Three decades later, the exchange program continues. In 2013, a rebuilding Celtics franchise poached its next coach from Butler University in Indianapolis: Brad Stevens, whose ascendance from obscurity to adulation was jet-fueled. Like Bird, Stevens came from Indiana basketball culture, setting a scoring record at Zionsville High School in the 1990s that fell only this year. But his success at the Division I level came on the sidelines, as he led Butler to back-to-back men’s national championship games despite playing in the tiny Horizon League conference. His peers, including the opposing coach in the 2010 final, Duke’s Mike Krzyzewski, regarded him as a marvel. So did Boston general manager and former Bird teammate Danny Ainge, who made the bold hire.

It’s paid off. Stevens’s tenure with the Celtics has resembled his one with the Bulldogs, largely responsible for turning seemingly outmanned rosters into competitive teams. Boston’s win totals have improved in each of his five seasons, and he’s led them to four playoff appearances. It’s indisputable that players relish competing for him and that most front offices are envious. But it’s not just because he trusts players, cultivating mutually respectful relationships with pro athletes in ways that other college coaches jumping to the NBA like Rick Pitino and John Calipari failed. It’s the basketball IQ—the laboratory creativity for which Bird was praised.
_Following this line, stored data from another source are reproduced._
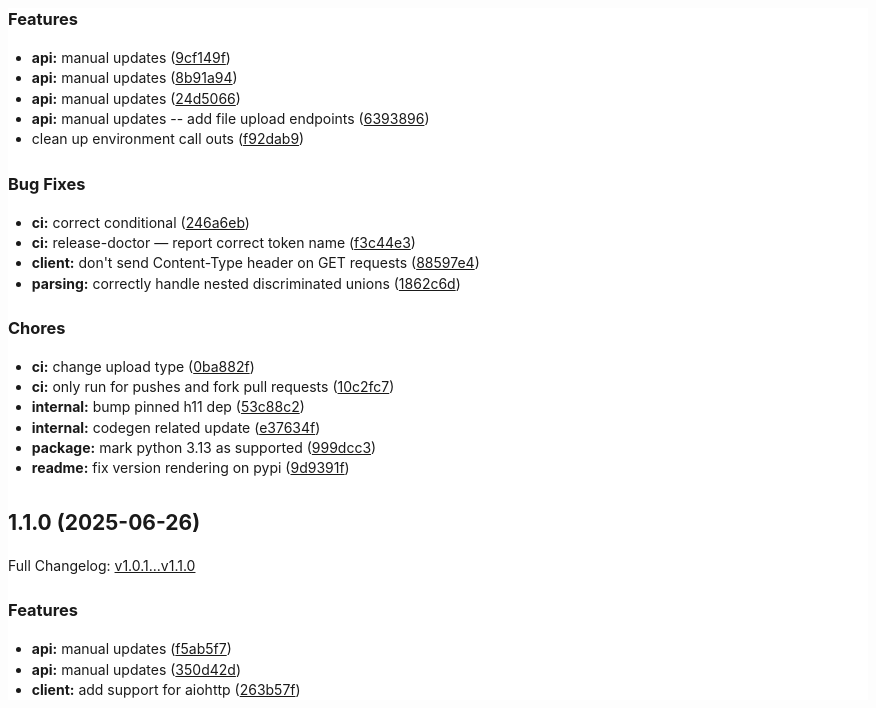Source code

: ### Features

* **api:** manual updates ([9cf149f](https://github.com/plastic-labs/honcho-python-core/commit/9cf149fd36ca429cbf6ca2a880735a29ca9aa736))
* **api:** manual updates ([8b91a94](https://github.com/plastic-labs/honcho-python-core/commit/8b91a940df27e96de8ba004871ea9a304b7bdad3))
* **api:** manual updates ([24d5066](https://github.com/plastic-labs/honcho-python-core/commit/24d50661ead4916896b2c25d3c93c25c6de608c1))
* **api:** manual updates -- add file upload endpoints ([6393896](https://github.com/plastic-labs/honcho-python-core/commit/6393896c740603b5e833edf91e6e75493d840145))
* clean up environment call outs ([f92dab9](https://github.com/plastic-labs/honcho-python-core/commit/f92dab93e4321bd8e4c8e98bc8303d00eaf0a426))


### Bug Fixes

* **ci:** correct conditional ([246a6eb](https://github.com/plastic-labs/honcho-python-core/commit/246a6eb5eebccece80c19d434e4e9cf896eaa2c6))
* **ci:** release-doctor — report correct token name ([f3c44e3](https://github.com/plastic-labs/honcho-python-core/commit/f3c44e340fc7a2b60137e0a3185aea892b734806))
* **client:** don't send Content-Type header on GET requests ([88597e4](https://github.com/plastic-labs/honcho-python-core/commit/88597e413ff52bafbe3819ce40432b535f390cb2))
* **parsing:** correctly handle nested discriminated unions ([1862c6d](https://github.com/plastic-labs/honcho-python-core/commit/1862c6d1ceb2f82199d1f29bca56118df6d475d6))


### Chores

* **ci:** change upload type ([0ba882f](https://github.com/plastic-labs/honcho-python-core/commit/0ba882fe8c0c0ed554dcc0173a91fe1c2229b652))
* **ci:** only run for pushes and fork pull requests ([10c2fc7](https://github.com/plastic-labs/honcho-python-core/commit/10c2fc780f1963a515435a706e603f66c32d79f0))
* **internal:** bump pinned h11 dep ([53c88c2](https://github.com/plastic-labs/honcho-python-core/commit/53c88c2ae0958811485140c3adc938a8f830c730))
* **internal:** codegen related update ([e37634f](https://github.com/plastic-labs/honcho-python-core/commit/e37634f2e868664513bfe8b58a42bf0f8d7697f2))
* **package:** mark python 3.13 as supported ([999dcc3](https://github.com/plastic-labs/honcho-python-core/commit/999dcc30daf3bf3d62d9242321fca4da8546da21))
* **readme:** fix version rendering on pypi ([9d9391f](https://github.com/plastic-labs/honcho-python-core/commit/9d9391fa1d303123d4727087bd168a78b850f588))

## 1.1.0 (2025-06-26)

Full Changelog: [v1.0.1...v1.1.0](https://github.com/plastic-labs/honcho-python-core/compare/v1.0.1...v1.1.0)

### Features

* **api:** manual updates ([f5ab5f7](https://github.com/plastic-labs/honcho-python-core/commit/f5ab5f7cb72eebf360b638e3227e7fe952be8a93))
* **api:** manual updates ([350d42d](https://github.com/plastic-labs/honcho-python-core/commit/350d42d1b7a6fc292f5336c4723aa247f7f5ae15))
* **client:** add support for aiohttp ([263b57f](https://github.com/plastic-labs/honcho-python-core/commit/263b57f16f9d792a750424f313d2543743a51e8d))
Case in point: The decisive basket in a critical victory over the Philadelphia 76ers last week came off an out-of-bounds play Stevens designed on the fly, after scrapping the one he had in mind before regrouping for a timeout. It involved isolating his best low-post scorer, Al Horford, on a small defender, and luring each of Philadelphia’s other four players to the side of the court from where the ball was being inbounded, so none of them would be close to the basket to either steal the entry pass or contest the shot. The ball was entered over Horford and his defender’s heads, where only he could retrieve it, and he rose for the game-winning layup. He called Stevens a “genius” for it—but Stevens creates relatives of “it” on most nights, whether they’re regular season games or decisive postseason matchups.

Stevens’ genius has allowed the Celtics to thrive despite setbacks that would’ve relegated other teams to the draft lottery. This was supposed to be “the” year for Boston. In the offseason, the team acquired Gordon Hayward, Stevens’s best player in his six years at Butler and a native of Brownsburg, Indiana, who matured into an All-Star forward as a member of the Utah Jazz. Hayward would team up with Kyrie Irving, the Cavs point guard who had tired of playing with LeBron James and demanded a trade, and the pair would propel Boston into NBA Finals contention.

That was the plan, anyhow. But Hayward suffered a gruesome leg injury during the season opener in Cleveland, stalling his true debut as a Celtic until next season. Irving went under the knife, too, for knee discomfort lingering from a previous surgery. Stevens was left to cobble together new lineups and strategies on the fly—with a core of young talent that he and anyone else will say is more skilled, mature, and prepared to compete than a first impression would convey.

“We’ve said it over and over again, Brad does a great job of putting guys in the right spot,” said one of his young stars, 19-year-old Jayson Tatum. Tatum, Horford, recent draft selections Terry Rozier, Marcus Smart, Jaylen Brown, and veteran Marcus Morris—they range from quality role players on any team to budding stars to All Star-caliber now (Horford), and they deserve credit on the merit of their own play.

All they’ve done, after all, is quiet the skeptics who ruled them out as serious playoff contenders after Irving shut down for the season. The Celtics dispatched the red-hot Philadelphia 76ers in the second round of the playoffs to set up an Eastern Conference Finals battle with the Cavaliers.

There’s something thoroughly Bird-like in what Stevens and the Celtics have achieved.

“I always knew I wasn’t very quick. I knew I couldn’t jump too high. The only way I could succeed was on know-how,” Bird said. In other words, making the most out of everything.